[Records contained in a dataset]
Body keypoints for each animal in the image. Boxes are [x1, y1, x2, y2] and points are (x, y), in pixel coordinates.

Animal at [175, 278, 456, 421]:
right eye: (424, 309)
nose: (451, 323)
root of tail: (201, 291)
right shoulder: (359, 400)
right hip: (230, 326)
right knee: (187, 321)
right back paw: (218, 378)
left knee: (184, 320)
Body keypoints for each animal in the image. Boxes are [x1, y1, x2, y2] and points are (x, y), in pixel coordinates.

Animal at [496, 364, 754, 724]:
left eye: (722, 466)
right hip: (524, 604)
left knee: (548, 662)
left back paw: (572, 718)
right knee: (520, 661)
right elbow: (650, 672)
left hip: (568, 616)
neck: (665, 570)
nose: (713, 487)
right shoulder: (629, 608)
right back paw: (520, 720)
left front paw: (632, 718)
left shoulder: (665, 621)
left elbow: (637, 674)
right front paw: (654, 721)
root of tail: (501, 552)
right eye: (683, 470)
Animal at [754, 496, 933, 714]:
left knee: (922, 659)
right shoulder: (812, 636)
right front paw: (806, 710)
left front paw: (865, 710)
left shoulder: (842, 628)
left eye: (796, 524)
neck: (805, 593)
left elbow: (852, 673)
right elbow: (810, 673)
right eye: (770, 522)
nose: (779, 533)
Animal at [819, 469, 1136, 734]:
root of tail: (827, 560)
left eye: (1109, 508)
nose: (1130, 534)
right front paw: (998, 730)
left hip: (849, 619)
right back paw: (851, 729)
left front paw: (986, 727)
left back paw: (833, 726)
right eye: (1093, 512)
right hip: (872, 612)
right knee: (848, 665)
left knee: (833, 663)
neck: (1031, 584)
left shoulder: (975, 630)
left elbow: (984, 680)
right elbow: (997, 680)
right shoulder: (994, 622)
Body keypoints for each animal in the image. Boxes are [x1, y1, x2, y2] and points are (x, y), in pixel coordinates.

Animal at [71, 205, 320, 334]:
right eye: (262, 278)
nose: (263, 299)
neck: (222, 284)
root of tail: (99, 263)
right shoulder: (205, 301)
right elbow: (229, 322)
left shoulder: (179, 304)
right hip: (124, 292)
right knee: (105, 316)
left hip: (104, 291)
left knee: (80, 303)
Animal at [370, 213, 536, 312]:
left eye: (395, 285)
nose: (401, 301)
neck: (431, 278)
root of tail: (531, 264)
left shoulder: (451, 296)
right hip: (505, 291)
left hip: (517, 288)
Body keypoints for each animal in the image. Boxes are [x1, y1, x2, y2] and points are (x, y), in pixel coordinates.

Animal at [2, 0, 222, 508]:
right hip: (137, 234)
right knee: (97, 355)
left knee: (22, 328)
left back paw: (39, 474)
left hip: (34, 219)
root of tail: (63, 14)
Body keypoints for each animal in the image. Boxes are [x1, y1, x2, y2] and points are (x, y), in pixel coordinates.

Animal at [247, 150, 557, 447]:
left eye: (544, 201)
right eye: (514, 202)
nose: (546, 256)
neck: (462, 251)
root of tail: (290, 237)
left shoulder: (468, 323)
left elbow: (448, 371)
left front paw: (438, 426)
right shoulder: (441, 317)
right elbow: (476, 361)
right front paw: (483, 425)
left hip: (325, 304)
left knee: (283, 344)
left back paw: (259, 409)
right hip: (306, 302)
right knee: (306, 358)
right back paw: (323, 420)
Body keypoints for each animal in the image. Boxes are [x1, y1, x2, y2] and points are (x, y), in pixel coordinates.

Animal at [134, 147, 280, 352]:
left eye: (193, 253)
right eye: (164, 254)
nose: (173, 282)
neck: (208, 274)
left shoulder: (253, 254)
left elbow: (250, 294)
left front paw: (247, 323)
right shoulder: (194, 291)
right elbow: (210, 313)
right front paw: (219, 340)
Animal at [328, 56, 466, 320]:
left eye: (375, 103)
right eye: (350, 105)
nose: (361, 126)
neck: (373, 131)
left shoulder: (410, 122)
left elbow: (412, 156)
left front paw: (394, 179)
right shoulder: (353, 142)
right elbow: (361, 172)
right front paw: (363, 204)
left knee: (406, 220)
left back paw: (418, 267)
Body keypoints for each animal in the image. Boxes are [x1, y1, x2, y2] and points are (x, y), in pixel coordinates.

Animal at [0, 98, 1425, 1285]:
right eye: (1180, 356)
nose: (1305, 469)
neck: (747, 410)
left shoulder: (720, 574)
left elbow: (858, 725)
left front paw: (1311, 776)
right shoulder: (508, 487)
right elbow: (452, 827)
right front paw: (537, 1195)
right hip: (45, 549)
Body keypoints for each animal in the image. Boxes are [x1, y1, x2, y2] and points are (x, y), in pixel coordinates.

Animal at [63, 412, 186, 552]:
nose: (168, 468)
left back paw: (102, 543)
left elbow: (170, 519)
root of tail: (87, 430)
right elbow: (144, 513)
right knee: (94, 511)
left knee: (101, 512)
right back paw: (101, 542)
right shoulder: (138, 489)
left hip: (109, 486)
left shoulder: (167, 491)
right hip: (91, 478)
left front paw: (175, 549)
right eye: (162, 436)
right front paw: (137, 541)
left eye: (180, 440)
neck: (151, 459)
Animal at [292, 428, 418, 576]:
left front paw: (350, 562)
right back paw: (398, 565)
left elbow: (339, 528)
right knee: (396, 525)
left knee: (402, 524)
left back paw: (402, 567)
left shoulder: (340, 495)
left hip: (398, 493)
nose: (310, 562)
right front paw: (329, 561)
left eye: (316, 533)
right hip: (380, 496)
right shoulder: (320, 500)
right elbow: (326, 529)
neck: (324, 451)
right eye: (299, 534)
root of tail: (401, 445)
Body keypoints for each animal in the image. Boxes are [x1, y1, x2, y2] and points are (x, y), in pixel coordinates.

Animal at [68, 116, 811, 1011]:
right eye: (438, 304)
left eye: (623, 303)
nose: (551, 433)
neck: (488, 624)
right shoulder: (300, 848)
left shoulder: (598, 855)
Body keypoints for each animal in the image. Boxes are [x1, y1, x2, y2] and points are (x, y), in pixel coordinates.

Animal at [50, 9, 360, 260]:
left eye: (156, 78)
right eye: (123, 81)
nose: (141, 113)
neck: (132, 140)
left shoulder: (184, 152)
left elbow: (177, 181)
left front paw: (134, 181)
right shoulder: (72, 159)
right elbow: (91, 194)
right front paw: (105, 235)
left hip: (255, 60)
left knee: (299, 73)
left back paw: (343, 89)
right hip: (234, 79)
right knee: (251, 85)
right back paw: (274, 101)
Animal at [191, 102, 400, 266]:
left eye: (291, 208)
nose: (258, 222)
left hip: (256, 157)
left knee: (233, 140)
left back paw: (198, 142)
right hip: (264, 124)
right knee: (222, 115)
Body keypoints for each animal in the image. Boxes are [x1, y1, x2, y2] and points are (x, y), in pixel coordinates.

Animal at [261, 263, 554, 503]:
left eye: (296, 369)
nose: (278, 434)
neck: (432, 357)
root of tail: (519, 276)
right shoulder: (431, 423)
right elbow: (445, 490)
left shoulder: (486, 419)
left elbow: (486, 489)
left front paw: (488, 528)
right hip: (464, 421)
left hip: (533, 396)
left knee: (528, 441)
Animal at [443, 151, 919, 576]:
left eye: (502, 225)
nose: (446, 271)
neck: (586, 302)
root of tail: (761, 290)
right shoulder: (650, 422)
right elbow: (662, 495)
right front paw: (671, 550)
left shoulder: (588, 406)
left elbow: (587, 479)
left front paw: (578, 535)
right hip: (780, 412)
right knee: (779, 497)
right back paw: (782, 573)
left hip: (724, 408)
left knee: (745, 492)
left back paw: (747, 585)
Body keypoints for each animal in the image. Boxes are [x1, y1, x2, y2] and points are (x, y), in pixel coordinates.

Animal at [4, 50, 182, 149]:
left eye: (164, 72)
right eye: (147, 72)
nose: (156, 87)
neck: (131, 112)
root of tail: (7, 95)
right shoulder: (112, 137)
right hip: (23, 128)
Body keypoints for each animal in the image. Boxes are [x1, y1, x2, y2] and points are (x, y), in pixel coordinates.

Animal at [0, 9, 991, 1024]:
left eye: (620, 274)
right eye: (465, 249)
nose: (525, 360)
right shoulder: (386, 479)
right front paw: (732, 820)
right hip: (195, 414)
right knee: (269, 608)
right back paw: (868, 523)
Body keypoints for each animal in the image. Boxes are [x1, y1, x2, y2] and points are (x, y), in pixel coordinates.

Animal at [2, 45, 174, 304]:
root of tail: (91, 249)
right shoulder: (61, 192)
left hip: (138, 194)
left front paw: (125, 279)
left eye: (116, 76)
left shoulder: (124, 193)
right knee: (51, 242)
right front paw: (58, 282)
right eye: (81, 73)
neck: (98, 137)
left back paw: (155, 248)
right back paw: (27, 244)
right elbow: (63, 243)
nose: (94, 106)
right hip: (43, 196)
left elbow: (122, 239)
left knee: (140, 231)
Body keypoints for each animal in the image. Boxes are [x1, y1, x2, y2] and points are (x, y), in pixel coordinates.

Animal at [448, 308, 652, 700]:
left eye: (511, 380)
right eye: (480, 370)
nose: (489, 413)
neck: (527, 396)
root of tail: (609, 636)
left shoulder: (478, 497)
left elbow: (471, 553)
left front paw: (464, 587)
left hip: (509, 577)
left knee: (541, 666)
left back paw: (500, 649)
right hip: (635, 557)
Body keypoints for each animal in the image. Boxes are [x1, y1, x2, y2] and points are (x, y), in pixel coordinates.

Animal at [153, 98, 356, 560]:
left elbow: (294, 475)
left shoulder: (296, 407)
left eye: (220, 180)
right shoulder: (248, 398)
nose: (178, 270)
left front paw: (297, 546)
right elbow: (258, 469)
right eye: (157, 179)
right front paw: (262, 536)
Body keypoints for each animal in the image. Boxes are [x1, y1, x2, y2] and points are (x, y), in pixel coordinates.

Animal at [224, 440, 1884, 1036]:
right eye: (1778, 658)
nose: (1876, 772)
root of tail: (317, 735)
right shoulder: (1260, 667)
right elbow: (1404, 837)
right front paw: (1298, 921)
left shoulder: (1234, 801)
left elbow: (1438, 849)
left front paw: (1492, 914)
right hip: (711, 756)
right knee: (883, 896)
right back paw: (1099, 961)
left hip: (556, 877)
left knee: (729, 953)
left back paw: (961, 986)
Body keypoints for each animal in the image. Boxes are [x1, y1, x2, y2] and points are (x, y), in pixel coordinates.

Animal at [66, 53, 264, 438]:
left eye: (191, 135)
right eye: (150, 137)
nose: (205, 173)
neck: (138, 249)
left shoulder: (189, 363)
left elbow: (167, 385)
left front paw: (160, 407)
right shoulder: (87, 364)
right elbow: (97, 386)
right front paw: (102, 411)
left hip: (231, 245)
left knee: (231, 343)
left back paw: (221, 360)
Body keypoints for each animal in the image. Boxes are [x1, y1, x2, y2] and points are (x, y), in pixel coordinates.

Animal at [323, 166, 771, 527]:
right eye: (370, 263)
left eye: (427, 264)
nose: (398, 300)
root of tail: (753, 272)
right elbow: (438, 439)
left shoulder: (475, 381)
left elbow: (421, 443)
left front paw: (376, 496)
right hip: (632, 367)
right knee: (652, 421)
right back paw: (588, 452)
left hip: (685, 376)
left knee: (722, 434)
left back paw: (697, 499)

[Prompt] Reproduce exactly the lines from the one containing "left hip: (556, 877)" through the last line of the records above, including both, and nothing else.

[Solved exercise]
left hip: (556, 877)
left knee: (729, 953)
left back paw: (961, 986)
Body keypoints for each animal in the image. Boxes are [x1, y1, x2, y2] and points are (x, y), in pixel coordinates.

Animal at [66, 53, 264, 438]:
left eye: (191, 135)
right eye: (150, 137)
nose: (205, 173)
neck: (138, 249)
left shoulder: (189, 363)
left elbow: (167, 385)
left front paw: (160, 407)
right shoulder: (87, 364)
right elbow: (97, 386)
right front paw: (102, 411)
left hip: (231, 245)
left knee: (231, 343)
left back paw: (221, 360)
Body keypoints for each animal in the image. Boxes are [x1, y1, x2, y2] and points are (x, y), in pixel coordinates.

Animal at [323, 166, 771, 527]:
right eye: (370, 263)
left eye: (427, 264)
nose: (398, 300)
root of tail: (753, 272)
right elbow: (438, 439)
left shoulder: (475, 381)
left elbow: (421, 443)
left front paw: (376, 496)
right hip: (632, 367)
right knee: (652, 421)
right back paw: (588, 452)
left hip: (685, 376)
left knee: (722, 434)
left back paw: (697, 499)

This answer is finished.